Open hancush opened 1 week ago
@antidipyramid I'll email Marjorie to see what, if any, additional data about the employers she wants in the scrapes.
🚨 Glad I asked! We need to scrape the lobbyist employer expenditures from https://login.cfis.sos.state.nm.us/#/lobbyistexpendituresearch/31.
@hancush There is a good amount of data processing going on in lobbyists.mk
.
Do we want to do some kind of processing on the employer expenditures?
Great question, @antidipyramid. Some context on lobbyist (and lobbyist employer) scraping: The search interface does not include one very important piece of information: the beneficiary of the expenditure / contribution. So, the original lobbyist scrape downloads all of a lobbyist's filings, then parses information out of those PDFs.
It looks like lobbyist employers file the same information in the same format, e.g., https://login.cfis.sos.state.nm.us//ReportsOutput//LAR/4a27c051-7b49-456a-9936-98d595384a08.pdf
I wonder if we could simply plug them into the existing pipeline (perhaps with some modifications, since rather than a lobbyist associated with a client [employer], there will only be clients [employers])?
Looks like there's an https://login.cfis.sos.state.nm.us/api//ExploreClients/Disclosures
endpoint that gets filings for lobbyist employers (while it's https://login.cfis.sos.state.nm.us/api//ExploreClients/Fillings
for lobbyists) – see the network request when you click on "Filings" here: https://login.cfis.sos.state.nm.us/#/exploreClientDetailPublic/mDJ2oXreU_grMhUIIWBeHHwquY7yN_7SNrmbDh6rMxI1/10/2024
If you can modify the script that retrieves filings so it works for both lobbyists and lobbyist employers, I think you can use the rest of the pipeline (PDF parsing) as is, or close to it!

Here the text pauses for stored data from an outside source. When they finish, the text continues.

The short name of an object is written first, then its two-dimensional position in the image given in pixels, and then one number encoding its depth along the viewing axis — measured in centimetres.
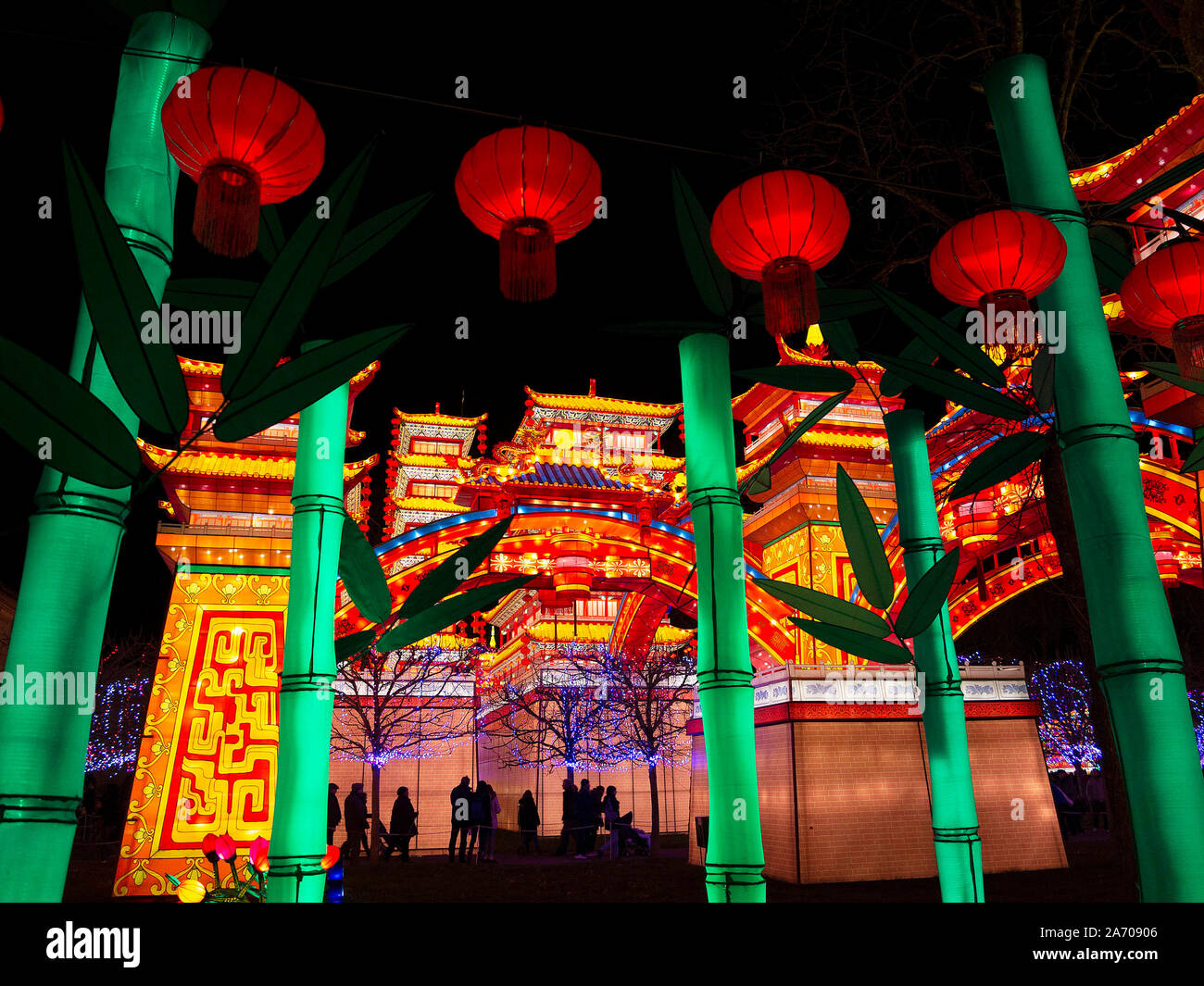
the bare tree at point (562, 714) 1797
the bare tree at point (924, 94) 584
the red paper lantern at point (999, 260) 251
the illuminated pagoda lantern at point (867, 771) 918
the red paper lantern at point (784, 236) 258
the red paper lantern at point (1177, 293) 284
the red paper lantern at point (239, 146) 211
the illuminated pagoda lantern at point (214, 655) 800
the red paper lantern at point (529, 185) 292
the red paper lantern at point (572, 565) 1274
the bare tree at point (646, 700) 1592
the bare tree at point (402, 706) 1432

What do you think?
The current lobbyist scrape captures employer name (ClientName), but there is some additional metadata we could capture: https://docs.google.com/spreadsheets/d/1-c2Ony5hGjpchOfwPKhYyoJ9FPji0dfkgt0mTcBS9mo/edit?usp=sharing
Clarify with Marjorie which employer metadata lobbyist scrapes should include, then capture it.